Jackson County operates 16 public schools serving 5,200 students, placing it among the smaller districts in Alabama. The school portfolio breaks down into 13 other, 2 elementary, 1 high schools, giving families a clear picture of grade-band coverage before they move, rent, or enrol. Aggregated across those campuses, enrollment totals 5,159 pupils using the NCES Common Core of Data (CCD) 2022-23 release, and the district is geographically located in Jackson County County.
Per-pupil expenditure runs $15,847 according to the NCES F-33 School District Finance Survey, which aggregates every revenue and spending line reported under federal accounting standards. The funding mix is 29.4% local, 56.5% state, and 14.1% federal — a breakdown that matters because districts leaning heavily on local revenue are more exposed to property-tax swings, while higher federal shares typically track Title I concentration. Average teacher compensation clocks in at $60,383 per NCES F-33, a signal of the district's ability to recruit and retain staff against neighbouring districts. The district's equity score — 46/100, ranked #82 of 146 in Alabama against a state average of 51 — measures how evenly funding reaches schools within its boundaries.
Academic infrastructure includes 4 of 16 schools offering Advanced Placement (6 AP courses district-wide), a 599.6:1 student-counselor ratio, above the 250:1 ASCA recommendation, and 20.1% chronic absenteeism from the 2021-22 Civil Rights Data Collection. Demographically, the student body averages 74.2% White, 6.6% Hispanic or Latino, 4.0% African American across the district's schools.
Jackson County school enrollment varies 8.7× across entities
Jackson County school enrollment ranges from 80 students (lowest) to 694 students (highest), a spread of 614 students. That spread reflects typical mixed-portfolio variation between specialty programs and large neighbourhood schools. Per-school staffing ratios, programme availability, and capital-renovation cycles often diverge inside the same district based on enrollment shape.
Jackson County has higher-than-average Title I eligibility — 56.3% of the population qualifies for free or reduced-price lunch
free or reduced-price lunch eligibility is the federal threshold for Title I funding allocations, established under the Every Student Succeeds Act (ESSA, 2015). Areas above 75% eligibility receive concentration grants on top of the basic Title I formula.

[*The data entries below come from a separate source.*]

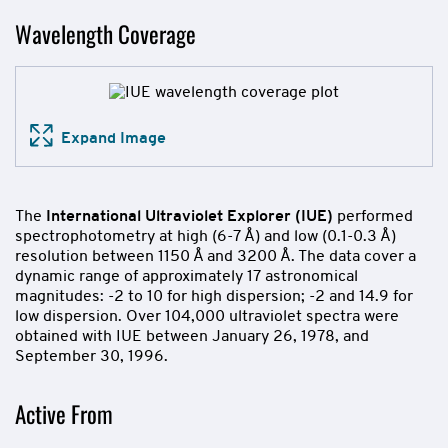
Wavelength Coverage
Expand Image
The
International Ultraviolet Explorer (IUE)
performed
spectrophotometry at high (6-7 Å) and low (0.1-0.3 Å)
resolution between 1150 Å and 3200 Å. The data cover a
dynamic range of approximately 17 astronomical
magnitudes: -2 to 10 for high dispersion; -2 and 14.9 for
low dispersion. Over 104,000 ultraviolet spectra were
obtained with IUE between January 26, 1978, and
September 30, 1996.
Active From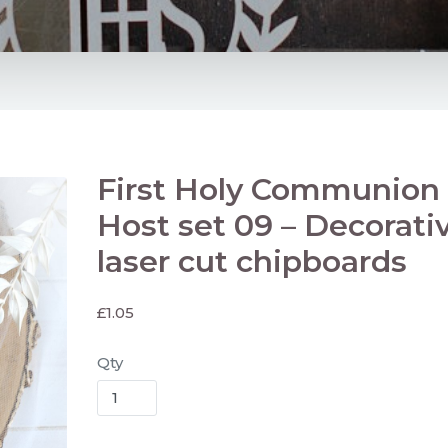
First Holy Communion 
Host set 09 – Decorati
laser cut chipboards
£
1.05
Qty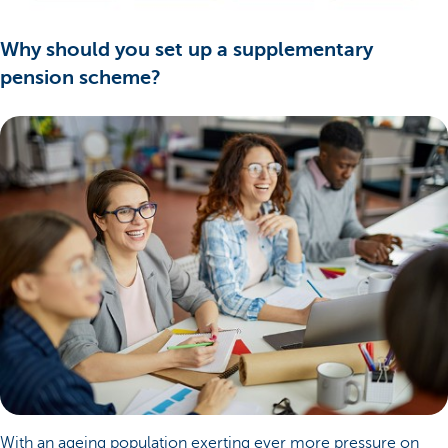
Why should you set up a supplementary
pension scheme?
With an ageing population exerting ever more pressure on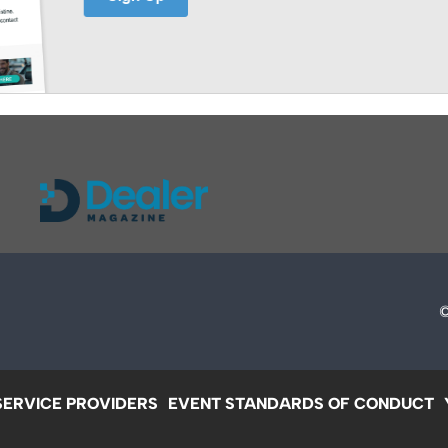
SERVICE PROVIDERS
EVENT STANDARDS OF CONDUCT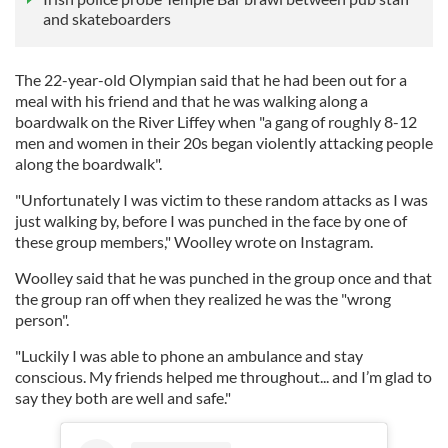
and skateboarders
The 22-year-old Olympian said that he had been out for a
meal with his friend and that he was walking along a
boardwalk on the River Liffey when "a gang of roughly 8-12
men and women in their 20s began violently attacking people
along the boardwalk".
"Unfortunately I was victim to these random attacks as I was
just walking by, before I was punched in the face by one of
these group members," Woolley wrote on Instagram.
Woolley said that he was punched in the group once and that
the group ran off when they realized he was the "wrong
person".
"Luckily I was able to phone an ambulance and stay
conscious. My friends helped me throughout... and I’m glad to
say they both are well and safe."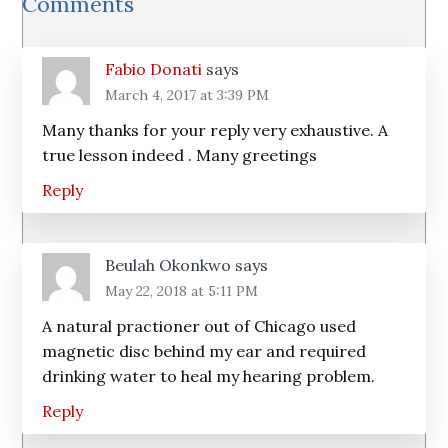
Comments
Interactions
Fabio Donati
says
March 4, 2017 at 3:39 PM
Many thanks for your reply very exhaustive. A
true lesson indeed . Many greetings
Reply
Beulah Okonkwo
says
May 22, 2018 at 5:11 PM
A natural practioner out of Chicago used
magnetic disc behind my ear and required
drinking water to heal my hearing problem.
Reply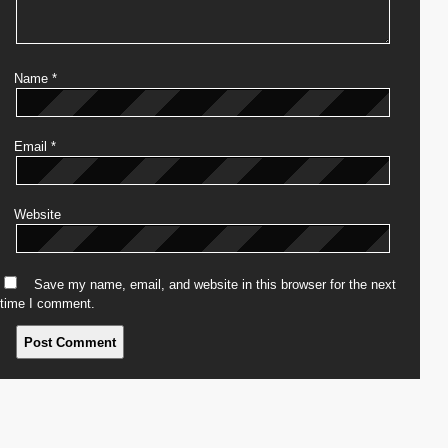
Name
*
Email
*
Website
Save my name, email, and website in this browser for the next
time I comment.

Regions with eligibility this high typically draw a substantially larger federal funding share relative to their local tax base, which can either offset or reinforce existing gaps depending on allocation policy.
Jackson County student-counselor ratio is 600:1 — high (typically associated with staffing constraints that limit per-student counselor time; CRDC data shows higher ratios cluster in larger urban systems)
student-counselor ratio is the simplest comparative metric but it does not capture the full picture: the ratio counts FTE counselors against total enrollment — districts that contract intervention or social-emotional staff outside the counselor classification may be under-counted Higher values may reflect larger urban scale or recent resource constraints that have widened the gap.
Jackson County chronic absenteeism rate is 20.1% — near the typical range (US average ~28) — aligned with the national post-pandemic baseline of roughly 28% chronic absenteeism
chronic absenteeism rate is the simplest comparative metric but it does not capture the full picture: a student is chronically absent if they miss ≥10% of enrolled days for any reason — illness, family obligations, or disengagement Variation between sub-units within Jackson County is typically wider than the Jackson County-aggregate figure suggests.
Jackson County has 16 schools, including 13 other, 1 high, 2 elementary. Total enrollment is 5,200 students.
How much does Jackson County spend per student?
Jackson County spends $15,847 per student. The district has an equity score of 46/100, ranking #82 in Alabama.
What is the average teacher salary in Jackson County?
The average teacher salary in Jackson County is $60,383 per year, according to the NCES CCD F-33 Finance Survey.
What is the average rent near Jackson County?
The HUD Fair Market Rent for a 2-bedroom in Jackson County County is $N/A/month (2026). This affects housing affordability for families in the district.
What is the demographic composition of Jackson County?
Jackson County students are 74.2% White, 6.6% Hispanic or Latino, 4.0% African American, 0.2% Asian, averaged across 16 schools. Source: NCES CCD Membership 2024-25.
What is the equity score for Jackson County?
Jackson County has an equity score of 46/100, ranking #82 out of 146 districts in Alabama. This score measures resource distribution fairness across schools in the district.